Ressentiment

Le colonel Mustang observe le jeune garçon qui se tient en face de lui, debout à face son bureau. Son interlocuteur exulte, mais Roy n'est pas inquiet ; il ne doute pas une seule seconde qu'il sera capable de trouver la petite pique qui le fera dégonfler comme un ballon. Il a toujours été très fort à ce jeu-là, ce qui l'a très probablement aidé à monter les échelons de l'armée.

En comparaison, le garçon, qui vient tout juste de réussir l'examen d'Alchimiste d'Etat, n'est qu'un bleu qui n'a jamais connu les champs de bataille. On peut bien lui coller toutes les étiquettes possibles, "génie", "précoce", "le plus jeune Alchimiste d'Etat", il n'a jamais tué et cela se voit. Mustang a tué, beaucoup. Bien plus qu'il ne l'aurait souhaité. L'expérience est amère, mais formatrice. A présent, il porte toujours un masque et ne laisse rien voir de ses émotions véritables ; il se construit un personnage qui n'a jamais peur, qui ne perd jamais, qui répond toujours au tac au tac. L'ennemi est affaibli quand il est déstabilisé. Par exemple, le garçon, qui venait pourtant se vanter et fanfaronner, commence à se sentir mal à l'aise, rien que par le petit sourire et l'attitude suffisante de Roy.

Le garçon est venu le voir pour récupérer la preuve de sa réussite. Amusant combien la montre d'argent, qui pour le peuple est le symbole de l'Alchimiste d'Etat, devient toujours un tout autre symbole entre les mains de ces mêmes alchimistes. Roy ne connaît guère de ses collègues qui s'en servent pour une chose aussi triviale que lire l'heure. La sienne reste scellée depuis Ishbal. Souvent, il se dit qu'elle renferme une infime parcelle de l'air de là-bas – fumée, poussière, sang, entremêlés par le souffle des explosions et le vent du désert. Il ne l'a plus remontée depuis non plus, et il s'imagine que, sous le couvercle, les aiguilles indiquent toujours une heure sombre, la destruction d'une nouvelle ville, peut-être, ou encore la mort d'un enfant innocent. Lorsqu'il ferme les yeux en tenant la montre serrée dans son poing, il a le sentiment d'être de retour à cette époque. Et lorsqu'il les rouvre, sa détermination s'est affermie.

Mustang se demande vaguement si le garçon utilisera sa montre comme un symbole de sa détermination, lui aussi.

Le garçon s'impatiente. Savoir se faire attendre, voilà un autre secret de la manipulation. Un autre moyen de gagner du pouvoir sur l'autre. Allez, avec lui, pas besoin de formules de politesse. Il lance d'un geste qui semble désinvolte – mais en réalité soigneusement étudié – la montre en argent en direction du nouvel Alchimiste d'Etat qui la rattrape au vol. « Félicitations, te voilà devenu un chien des militaires. » Le garçon accuse discrètement le coup et Mustang s'en sent d'une certaine façon flatté et satisfait.

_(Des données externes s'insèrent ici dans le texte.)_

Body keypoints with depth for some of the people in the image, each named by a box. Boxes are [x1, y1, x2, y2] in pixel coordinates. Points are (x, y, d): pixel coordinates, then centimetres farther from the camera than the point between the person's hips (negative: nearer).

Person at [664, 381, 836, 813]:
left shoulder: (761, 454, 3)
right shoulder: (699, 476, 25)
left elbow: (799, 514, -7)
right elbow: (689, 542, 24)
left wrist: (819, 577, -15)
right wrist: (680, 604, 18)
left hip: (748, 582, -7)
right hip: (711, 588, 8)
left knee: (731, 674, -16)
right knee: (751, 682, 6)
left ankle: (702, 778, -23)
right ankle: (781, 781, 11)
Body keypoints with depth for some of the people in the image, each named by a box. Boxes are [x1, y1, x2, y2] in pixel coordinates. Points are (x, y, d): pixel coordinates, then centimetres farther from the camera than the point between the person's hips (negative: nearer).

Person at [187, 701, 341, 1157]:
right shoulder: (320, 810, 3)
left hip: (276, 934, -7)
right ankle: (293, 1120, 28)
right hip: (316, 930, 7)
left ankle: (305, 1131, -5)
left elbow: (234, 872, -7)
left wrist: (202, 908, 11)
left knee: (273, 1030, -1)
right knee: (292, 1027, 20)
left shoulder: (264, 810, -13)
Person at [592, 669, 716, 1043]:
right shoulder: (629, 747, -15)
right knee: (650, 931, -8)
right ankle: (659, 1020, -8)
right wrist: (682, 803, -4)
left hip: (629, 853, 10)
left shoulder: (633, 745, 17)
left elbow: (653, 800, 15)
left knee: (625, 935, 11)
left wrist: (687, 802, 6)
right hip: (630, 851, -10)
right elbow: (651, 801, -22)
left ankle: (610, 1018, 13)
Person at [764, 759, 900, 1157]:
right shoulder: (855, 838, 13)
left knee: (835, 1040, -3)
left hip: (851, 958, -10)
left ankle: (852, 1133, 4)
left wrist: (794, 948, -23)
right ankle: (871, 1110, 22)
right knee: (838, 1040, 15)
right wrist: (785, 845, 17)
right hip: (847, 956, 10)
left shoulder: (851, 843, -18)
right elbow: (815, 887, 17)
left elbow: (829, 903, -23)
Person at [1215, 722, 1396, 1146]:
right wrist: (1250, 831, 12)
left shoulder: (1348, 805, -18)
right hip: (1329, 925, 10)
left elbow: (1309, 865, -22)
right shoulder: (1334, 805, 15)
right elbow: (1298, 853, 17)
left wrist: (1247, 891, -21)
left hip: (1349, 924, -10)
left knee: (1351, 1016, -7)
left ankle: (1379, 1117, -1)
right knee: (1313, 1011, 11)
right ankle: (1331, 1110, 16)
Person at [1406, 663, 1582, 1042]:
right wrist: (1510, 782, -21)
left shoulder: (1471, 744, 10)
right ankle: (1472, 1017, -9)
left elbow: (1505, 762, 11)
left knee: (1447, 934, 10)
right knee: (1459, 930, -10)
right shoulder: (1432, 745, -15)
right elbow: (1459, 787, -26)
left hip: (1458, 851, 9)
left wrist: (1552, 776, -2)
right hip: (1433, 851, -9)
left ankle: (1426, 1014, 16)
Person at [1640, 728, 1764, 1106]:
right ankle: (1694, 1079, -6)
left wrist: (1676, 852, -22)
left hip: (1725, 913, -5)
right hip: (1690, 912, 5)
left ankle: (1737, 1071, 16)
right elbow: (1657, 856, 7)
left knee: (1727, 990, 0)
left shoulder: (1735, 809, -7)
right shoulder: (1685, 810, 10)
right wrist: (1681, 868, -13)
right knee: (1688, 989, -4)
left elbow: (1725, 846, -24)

Agacé, lui ? Pas du tout. Seulement, il faudra qu'il pense à s'isoler un moment de son équipe pour disparaître dans la salle des archives et accomplir une "petite opération chirurgicale" dans les mémoires de l'armée. Jamais, en aucun cas, Edward Elric ne doit apprendre qu'il a fallu au Flame Alchemist deux tentatives pour réussir l'examen d'Alchimiste d'Etat.